During this semester, we implemented a hash table using a Python dictionary in order to efficiently find if for a given an integer $n$ and list of integers $L$, any integers in $L$ summed to $n$. We then compared our solution to one in which we find possible sums using a double for-loop (O$(n^2)$) to see which was faster. As expected, the hash table was much more efficient as we increased the size of $L$, because on average the hash table could conduct its operations in O$(1)$ time. Here is the code:
from typing import List
from time import perf_counter
import random
# Returns all pairs of integers that sum to number parameter
def two_sum_hash(int_list: List[int], number: int) -> List[List[int]]:
sums = []
hash_table = {}
# We check each integer in the list
for i in range(len(int_list)):
# We want to see if the number parameter minus the current number in the list is also in the list
sum_minus_element = number - int_list[i]
# Check if sum_minus_element is already in the hash_table
if str(sum_minus_element) in hash_table:
# If sum_minus_element is in the hash table, then element + sum_minus_element is a valid sum
sums.append([int_list[i], sum_minus_element])
# Add current element to the hash table
hash_table[str(int_list[i])] = int_list[i]
# Returns all integer pairs that sum to number parameter
return sums
def two_sum_dbl_loop(int_list: List[int], number: int) -> List[List[int]]:
sums = []
for i in range(len(int_list)):
for j in range(i + 1, len(int_list)):
# print(str(i) + ' ' + str(j))
if int_list[i] + int_list[j] == number:
sums.append([int_list[i], int_list[j]])
return sums
and here is the test of the code:
def main():
int_list = random.sample(range(1, 100000), 10000)
sum_int = input("Enter an integer ('q' to quit): ")
while sum_int.lower() != 'q':
try:
print("Hash Method:")
sum_int = int(sum_int)
start = perf_counter()
sums = two_sum_hash(int_list, sum_int)
end = perf_counter()
hash_time = end - start
print(f"Pairings that sum to {sum_int}:")
if sums != []:
for i in range(len(sums)):
print(f"{sums[i][0]} + {sums[i][1]} = {sum_int}")
else:
print("None")
print(f"Time taken to find pairings: {round(hash_time, 6)} seconds")
print()
print("Double Loop Method:")
start = perf_counter()
sums = two_sum_dbl_loop(int_list, sum_int)
end = perf_counter()
dbl_loop_time = end - start
print(f"Pairings that sum to {sum_int}:")
if sums != []:
for i in range(len(sums)):
print(f"{sums[i][0]} + {sums[i][1]} = {sum_int}")
else:
print("None")
print(f"Time taken to find pairings: {round(dbl_loop_time, 6)} seconds")
except:
print("Error. Invalid parameter passed to two_sum() function.")

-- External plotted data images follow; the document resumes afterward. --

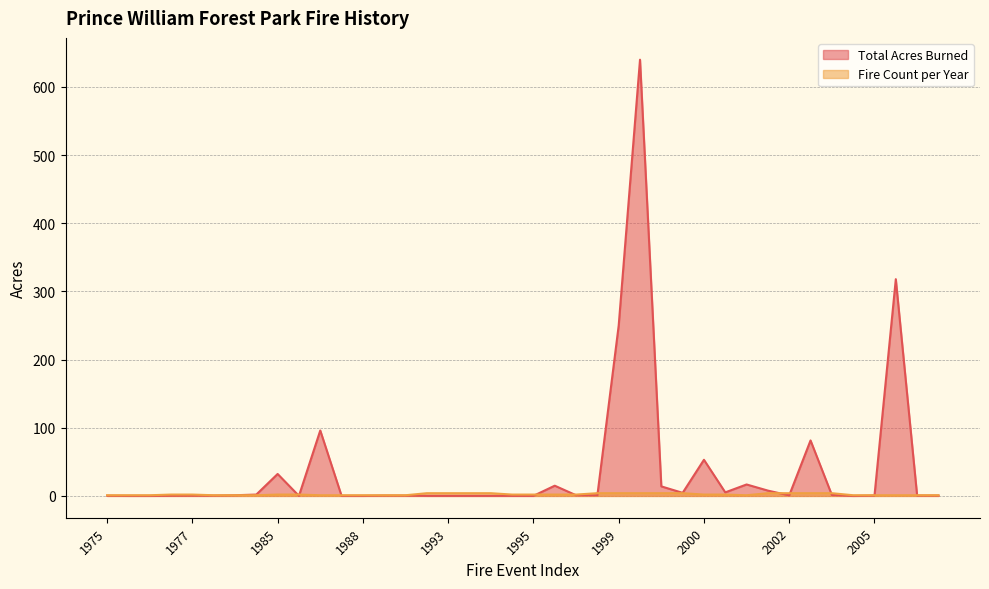

Which series has the largest total across all categories?

Total Acres Burned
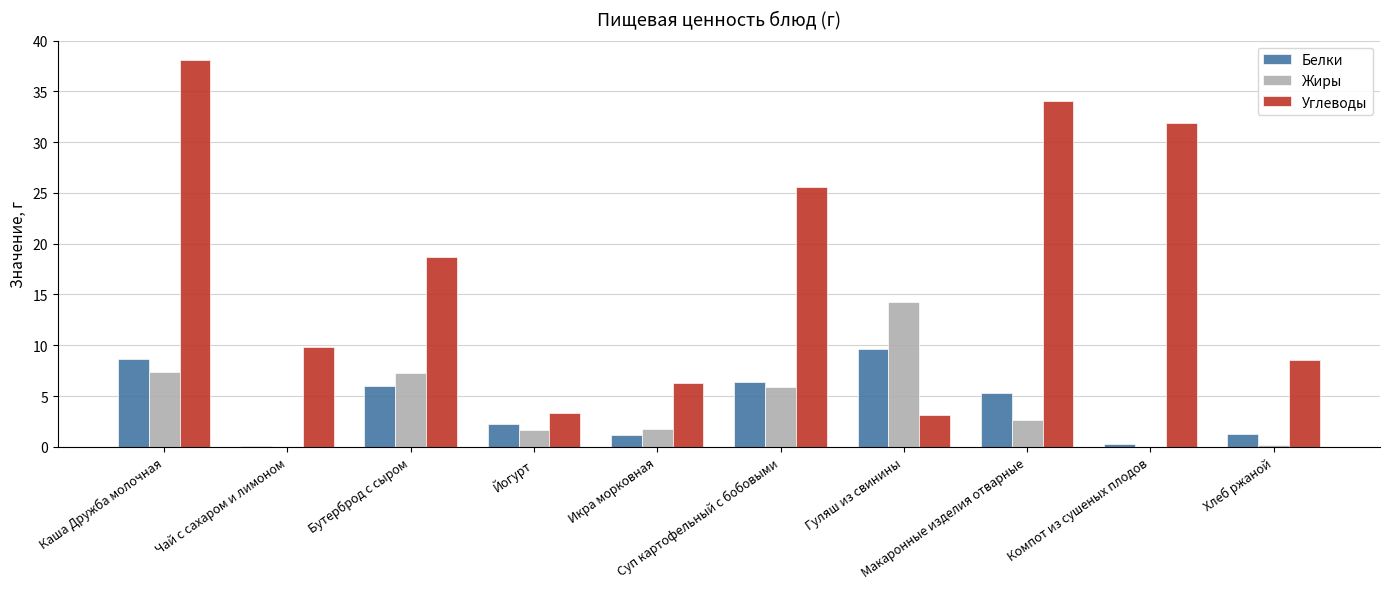

What is the sum of the Углеводы values at Каша Дружба молочная and Бутерброд с сыром?

56.8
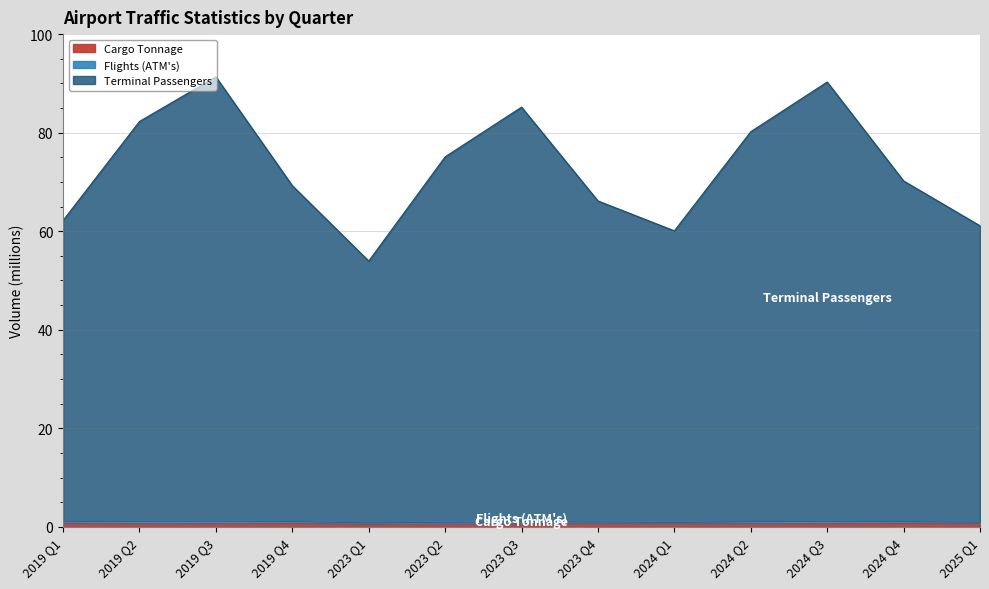

How many categories are shown in the chart?

13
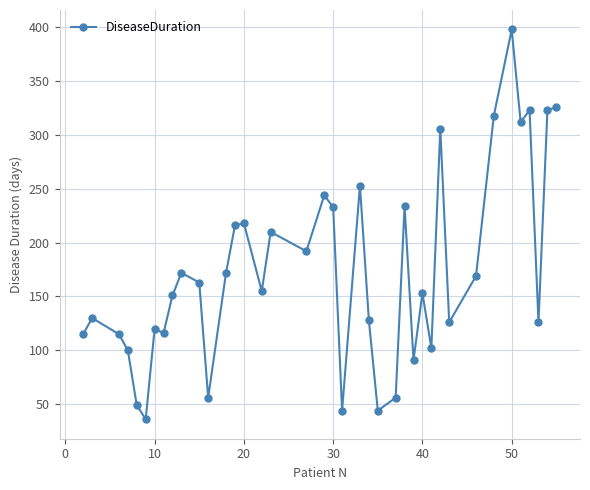

How many lines are shown in the chart?

1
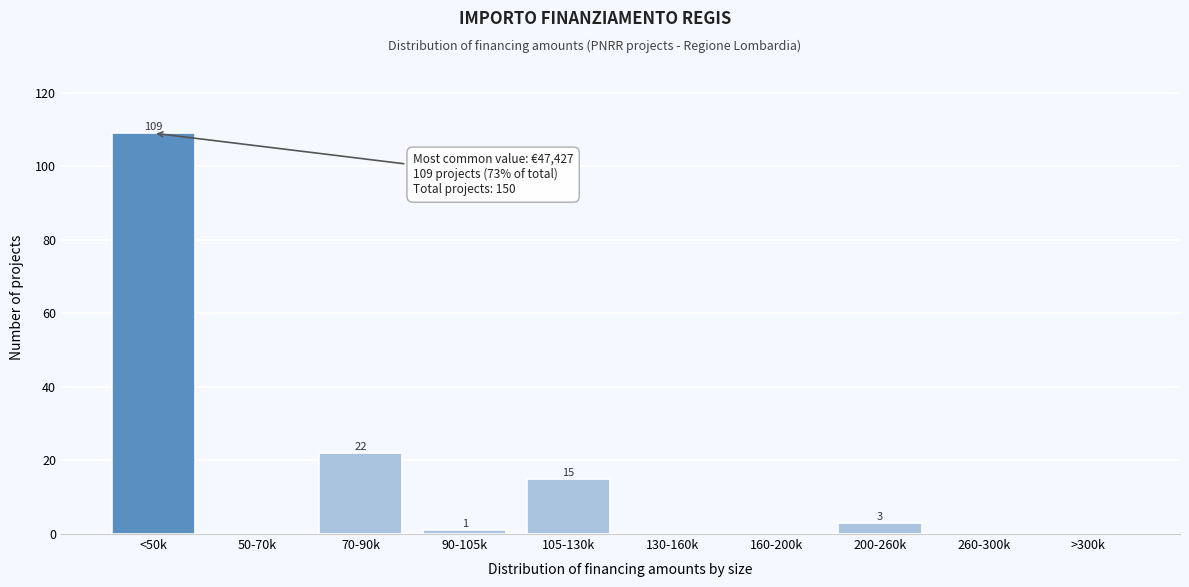

Reading left to right, extract all data points from this chart.

<50k=109	50-70k=0	70-90k=22	90-105k=1	105-130k=15	130-160k=0	160-200k=0	200-260k=3	260-300k=0	>300k=0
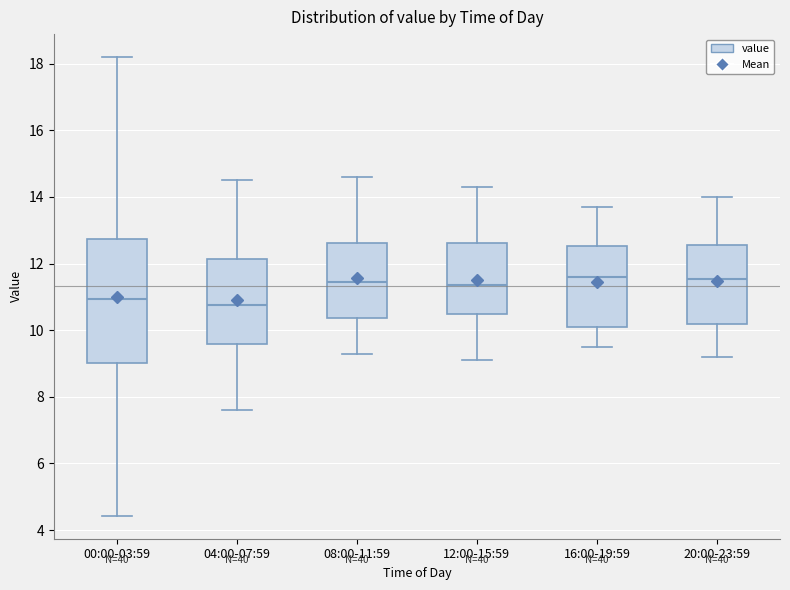

Where does the lower whisker of the box for 08:00-11:59 end on the y-axis? The values are not printed on the chart, so give them approximately, as read against the axis.

9.4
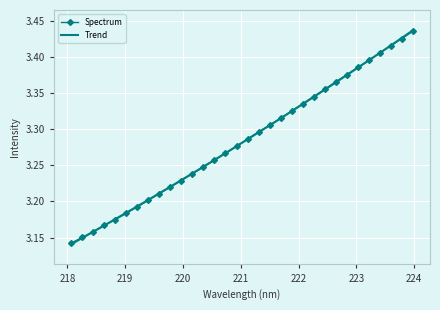

Which series has the largest range (max minus min)?

Trend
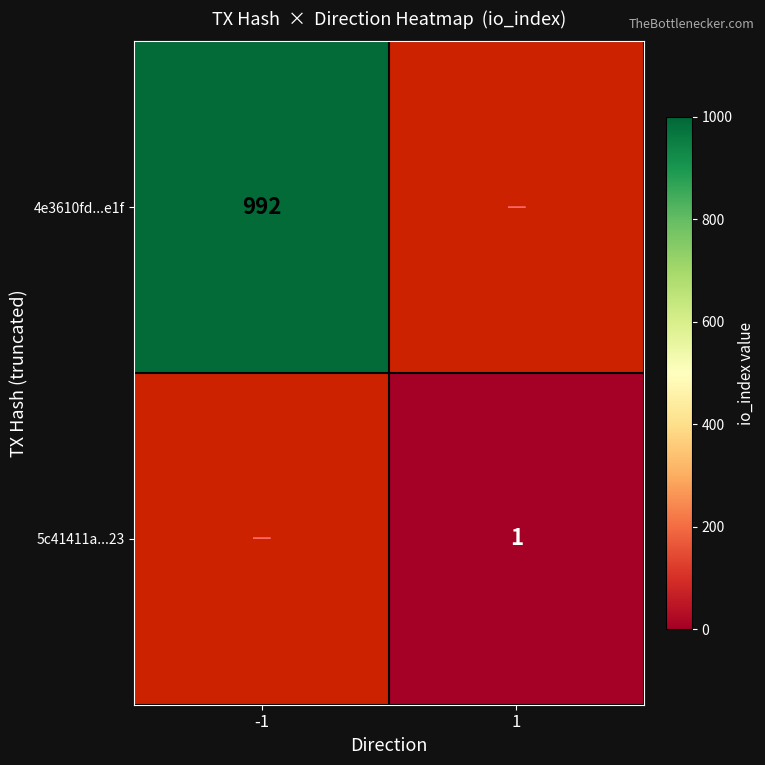

Is it true that 4e3610fd...e1f equals 560 at -1?

False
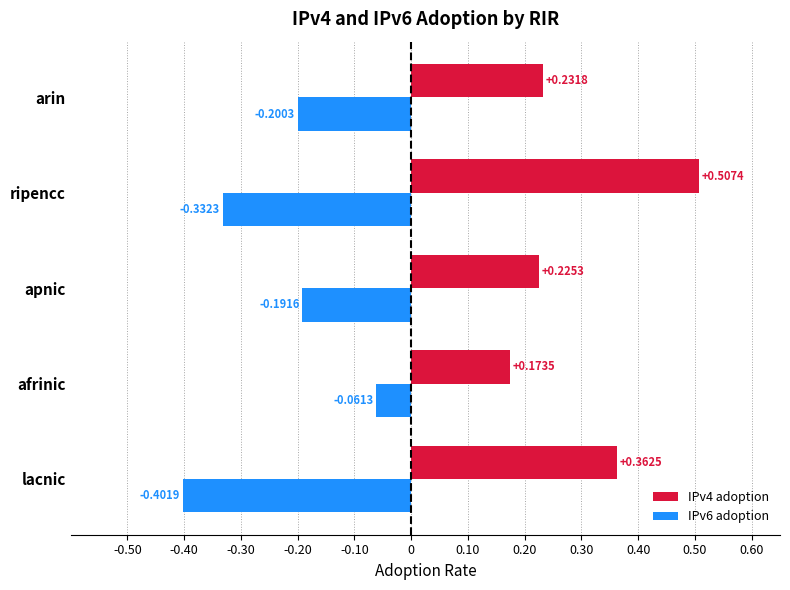

At which label is IPv4 adoption closest to 0?

afrinic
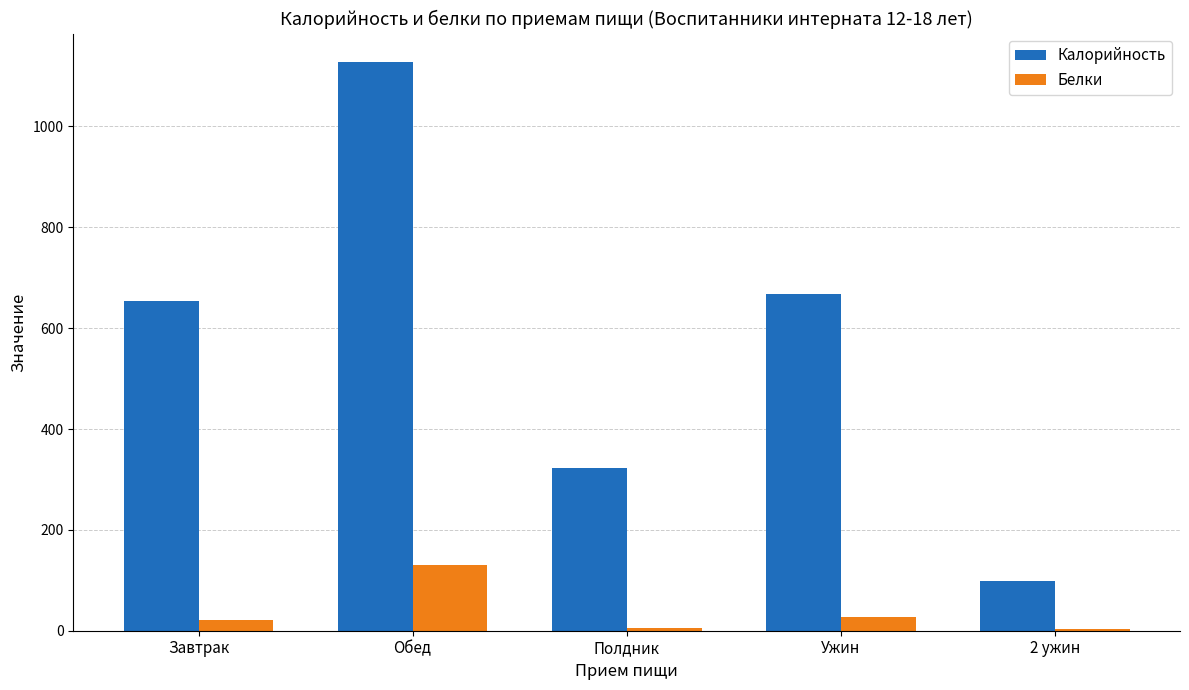

What is the value of the Белки bar at the 2nd from the left?

130.6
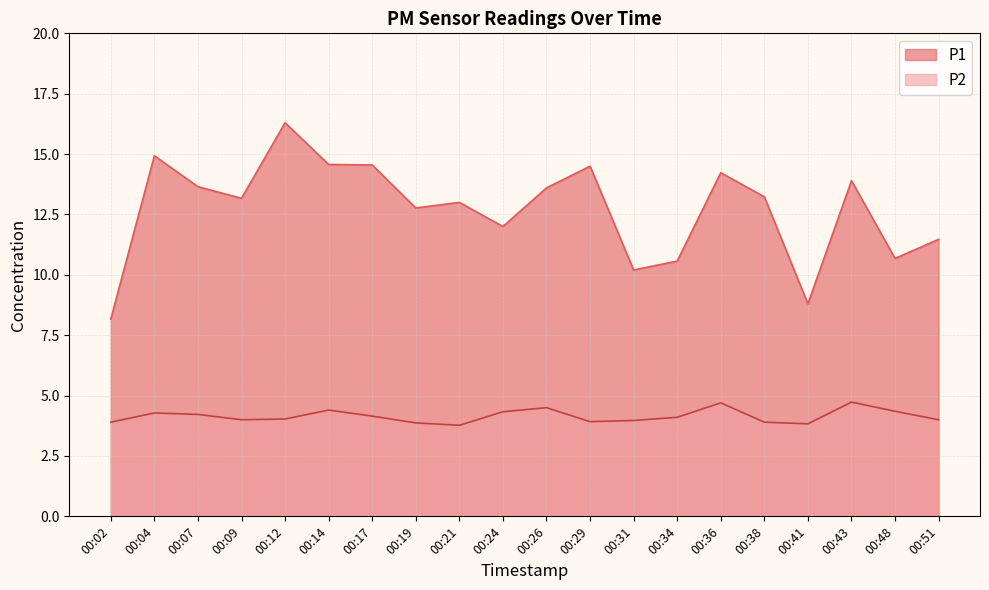

Is the value of P2 at 00:36 greater than the value of P1 at 00:51?

No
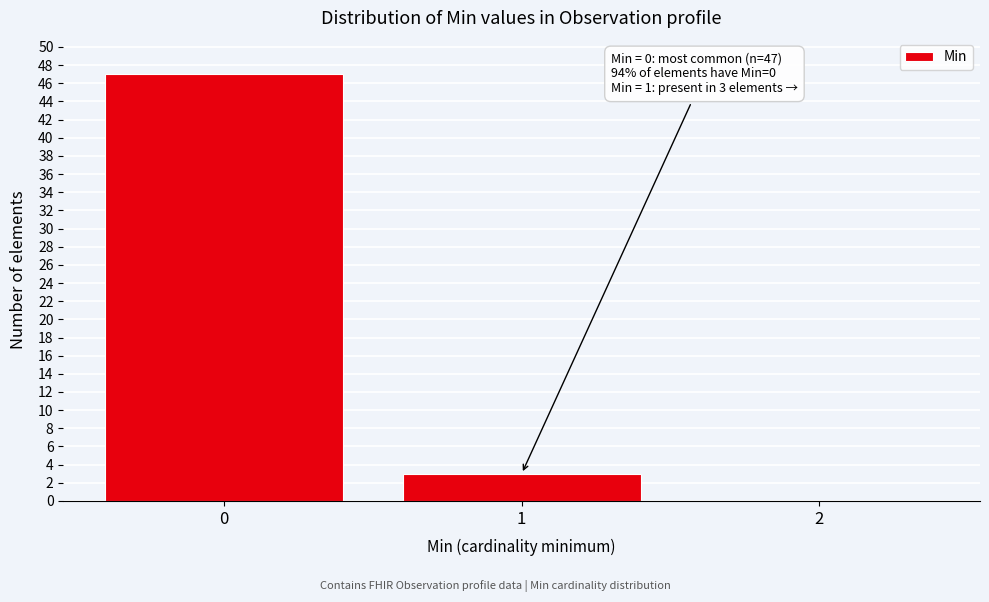

Reading left to right, list all the values displayed in this chart.

0=47	1=3	2=0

sum_int = input("Enter an integer ('q' to quit): ")
if __name__ == '__main__':
main()
which might give an output something like this:
Enter an integer ('q' to quit): 45
Hash Method:
Pairings that sum to 45:
None
Time taken to find pairings: 0.011054 seconds
Double Loop Method:
Pairings that sum to 45:
None
Time taken to find pairings: 6.138272 seconds
Enter an integer ('q' to quit): 432
Hash Method:
Pairings that sum to 432:
399 + 33 = 432
284 + 148 = 432
Time taken to find pairings: 0.013764 seconds
Double Loop Method:
Pairings that sum to 432:
148 + 284 = 432
33 + 399 = 432
Time taken to find pairings: 6.281737 seconds
Enter an integer ('q' to quit): q
Some other applications of hash tables caches. A cache is an auxiliary data table with limited space that is used to speed up access to data that is primarily stored in slower media. In most implementations, hash collisions are handled by discarding the older of the two colliding entries. This ensures every item in the table has a unique hash value, and also means that the data in the cache will be data the has been used more recently. The fact that each item in the table will have a unique hash value ensures that the table will be operating as efficiently as possible, provided that $\lambda \approx 1$, which is generally the case with caches.